Life Guard Chair (M.A. Reilly, 2015) |
A friend sent me a link to an interview Maria Shriver did with poet, Mary Oliver back in 2011. When asked about how she was faring after the death of her long term partner, photographer Molly Malone Cook, Oliver replied:
Mary Oliver: I was very, very lonely.
Maria Shriver: You've written in your work that you rarely spent any time apart. How did you avoid being crushed by losing her?
Mary Oliver: I had decided I would do one of two things when she died. I would buy a little cabin in the woods, and go inside with all my books and shut the door. Or I would unlock all the doors—we had always kept them locked; Molly liked that sense of safety—and see who I could meet in the world. And that's what I did. I haven't locked the door for five years. I have wonderful new friends. And I have more time to be by myself. It was a very steadfast, loving relationship, but often there is a dominant partner, and I was very quiet for 40 years, just happy doing my work. I'm different now.
Oliver says that 6 years after the death of Cook and I am heartened by her decision to live deliberately. These choices she highlights--to hide away or to make a life and unlock the doors--confront all of us who have lost their long term partner. And I suspect if I could talk with the poet, she might also say that although her decision to boldly live holds true, the inclination for more solitary acts also beckons after such loss. And perhaps it is this need for the solitary that led her to publish the book, Our World, a year after Cook's death.
II.
In Our World, Oliver compiles images Cook made, journal entries, and alongside these offers commentary--more prose poem than essay. What I find interesting is Oliver's observation,
"The end of life has its own nature, also worth our attention. I don’t say this without reckoning in the sorrow, the worry, the many diminishments. But surely it is then that a person’s character shines or glooms."It's her line about attention that interests me, stops me. When Rob was dying a friend, Monica sent me a message that simply read, Stay curious. At the time the two words baffled me. Rob was newly home from the hospital. After 50 days away from home, he had come home to die. For the 21 days Rob was home, Monica's two words stayed with me, kept me company as I would sit next to Rob, especially through the night. In some fundamental way, all I had was the decision to stay curious as I kept vigil while Rob restlessly slept. Staying curious was a way to make sense of what was happening and it led to an important way to connect with Rob and to calm the fear.
Oliver and Monica offer wise words.

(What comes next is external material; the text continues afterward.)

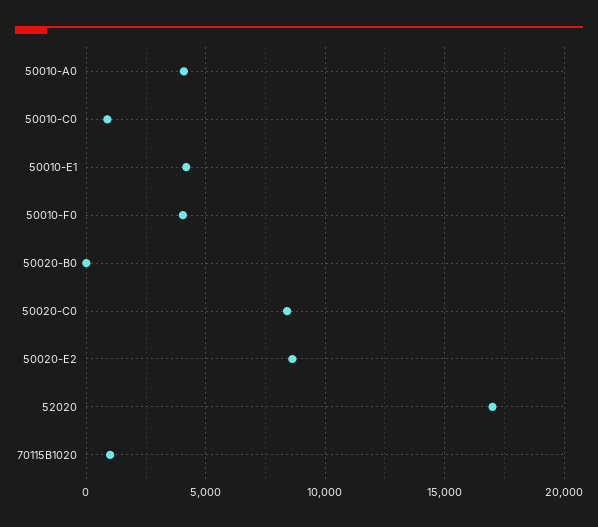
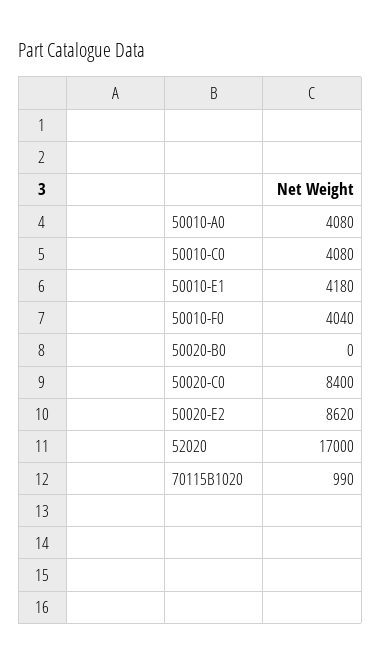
50010-C0: 1000 -> 4080

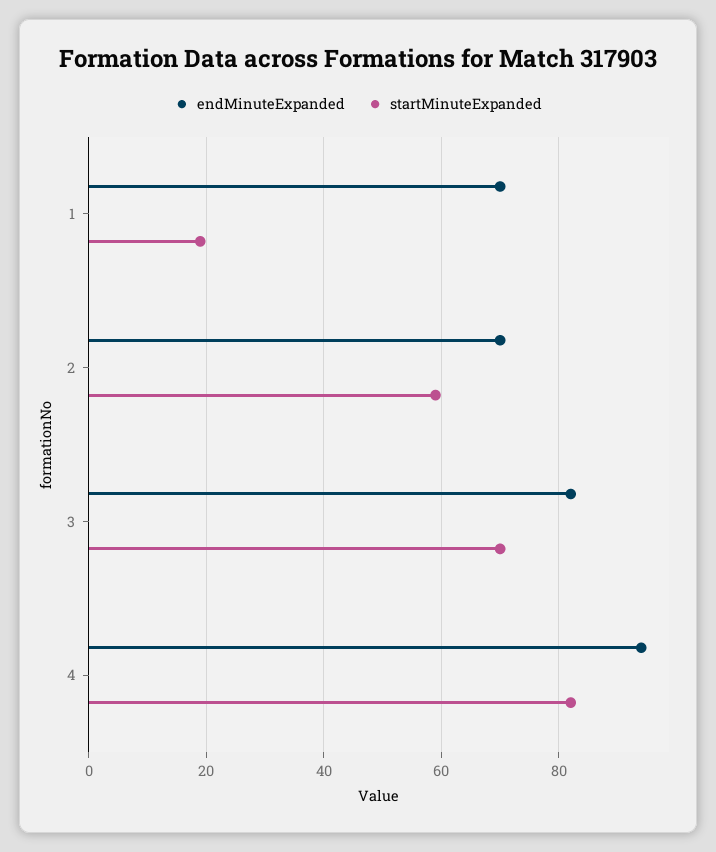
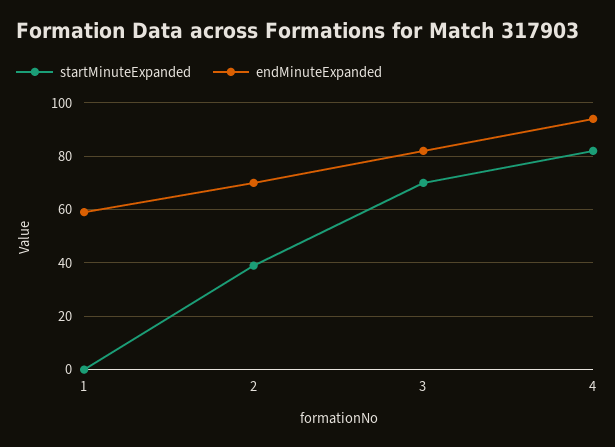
endMinuteExpanded, 1: 70 -> 60
startMinuteExpanded, 1: 20 -> 0
startMinuteExpanded, 2: 60 -> 40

The end of death deserves our attention, our loving curiosity.
Be attentive. Stay curious.
During this time with Rob, I watched as he remembered he was dying. There's an appointment I need to keep, he'd tell me. He described dreams of travel gone wrong. He told me one morning that he couldn't figure out how to cross over--how to leave this world for the next. A few days before he died, in what would be one of our last conversations, he told me he had figured it out and that when it was my time to cross over, he'd be there to help me. He described the immense beauty of the next world. He referenced seeing my mom, his father, and a group of men all of whom were waiting for him. He spent hours, making what appeared to me to be imaginary things. His hands were busy adjusting levers. Engaging gears. Making screens to watch. I'd like to think he was building what he most needed to transport him from here, from Dev and me to the next world. Throughout all of this, I talked with him, listened to him, loved him. And it was this attention, this curiosity that helped to bridge the increasing distance between Rob and me as he readied himself for his death and the next world.
III.
My husband confronted death as he lived--full of courage, grace, and humility. I might have not witnessed that had I not been alongside him those last three weeks, attentive, loving, and so curious. I wanted, needed to know what he was seeing, hearing, learning.

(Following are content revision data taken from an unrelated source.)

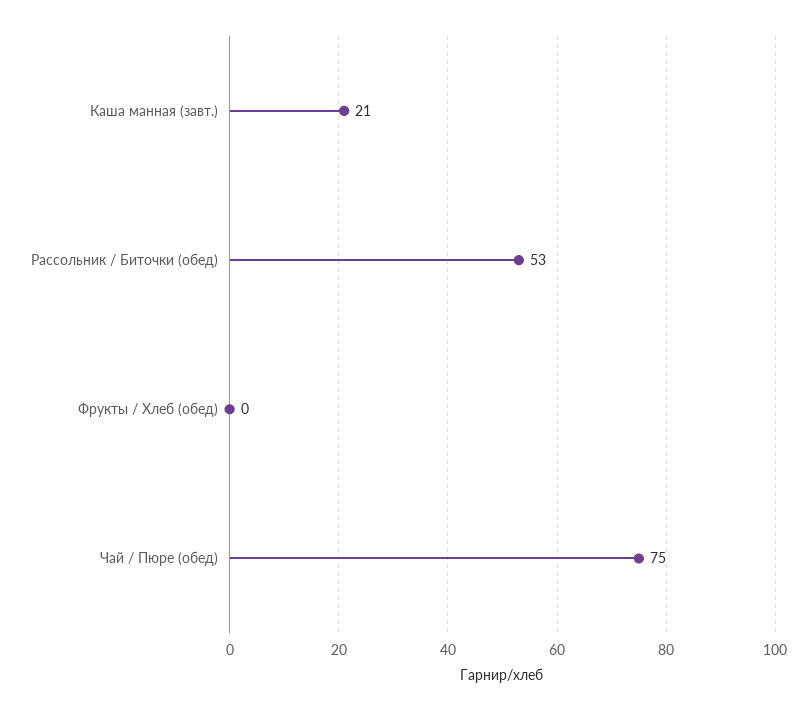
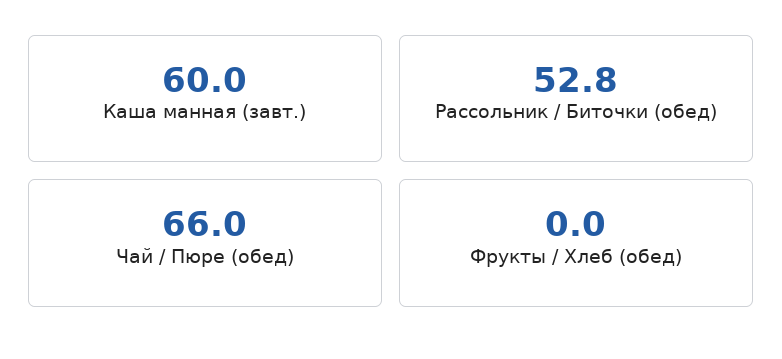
Каша манная (завт.): 21 -> 60
Чай / Пюре (обед): 75 -> 66

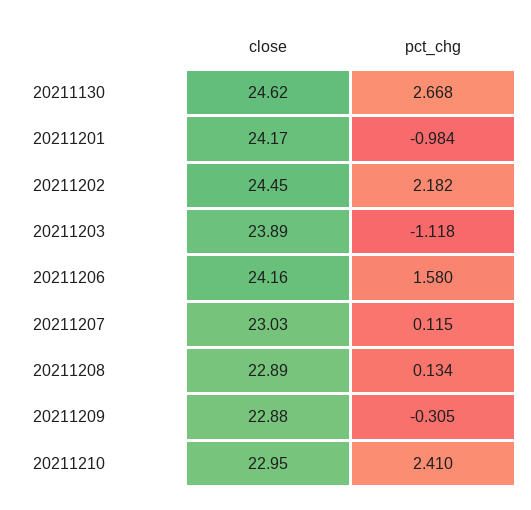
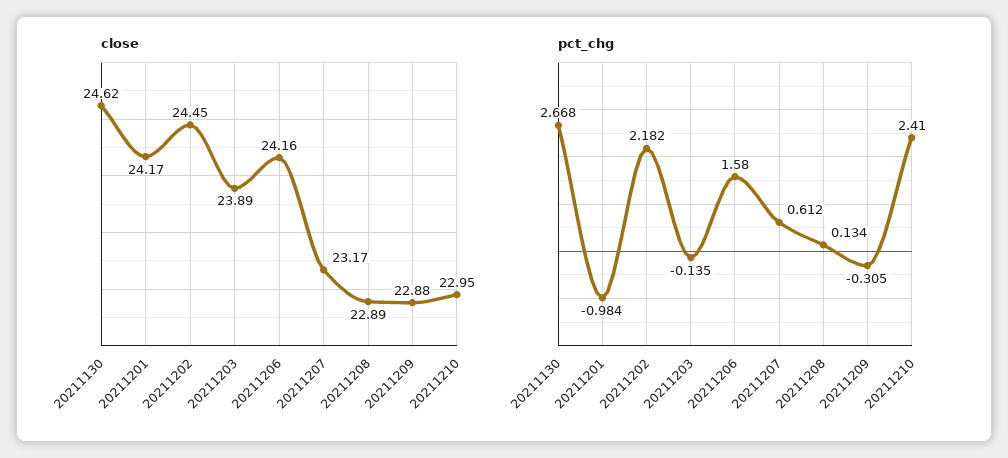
pct_chg, 20211203: -1.118 -> -0.135
close, 20211207: 23.03 -> 23.17
pct_chg, 20211207: 0.115 -> 0.612

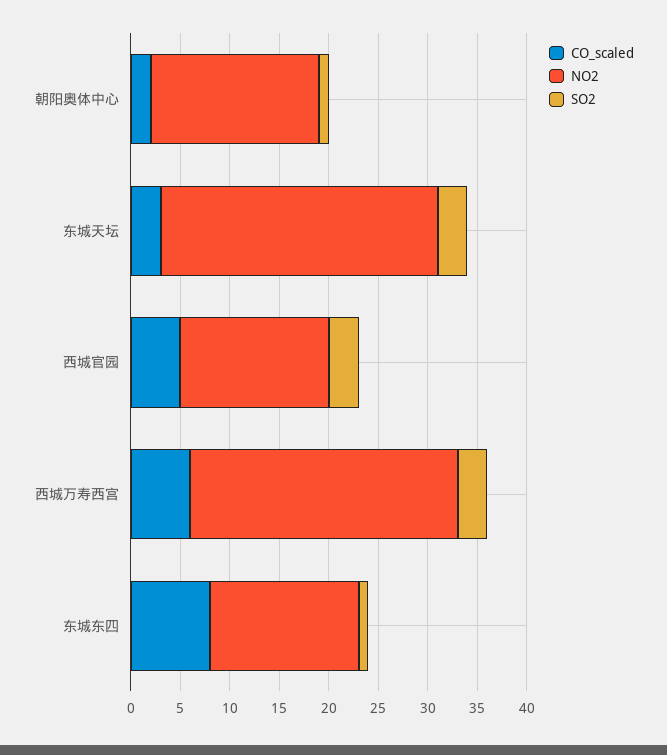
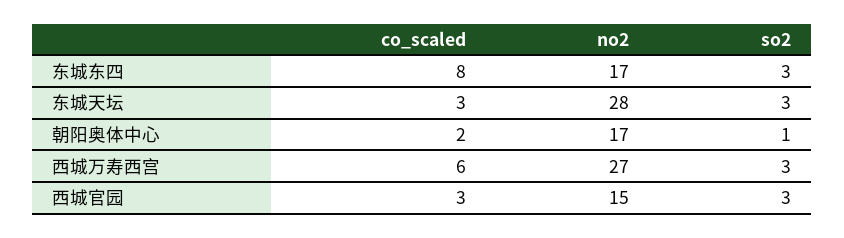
CO_scaled, 西城官园: 5 -> 3
NO2, 东城东四: 15 -> 17
SO2, 东城东四: 1 -> 3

Morning Mary Ann, thanks for sharing Mary Oliver's way of handling the loss of her partner. I am starting to get comfortable with my own silence recently. I am too, struck by how we suffer loss universally even when our paths getting there have been so different. Tuvia went so fast. You had a very different opportunity to "be attentive, stay curious." One thing's for sure this daily blog writing is so powerful.
ReplyDeleteSunshine here. I'm sending you some of mine if you don't have any,
Bonnie
Sunshine here too. Just finished meditating and now going for a walk. Different paths, yes. Grief, like love us a universal language.
DeleteI think this attentiveness is a intrinsic and cultivated habit., Mary Ann. When you write of being " attentive, loving, and so curious. I wanted, needed to know what he was seeing, hearing, learning" , I am imagining that you and Rob lived this, too - that it was an everyday stance. As it must be for you and Devon now - being attentive and curious. in your love for each other
ReplyDeleteWe did live this way and I continue to do so. We were teachers for a long time.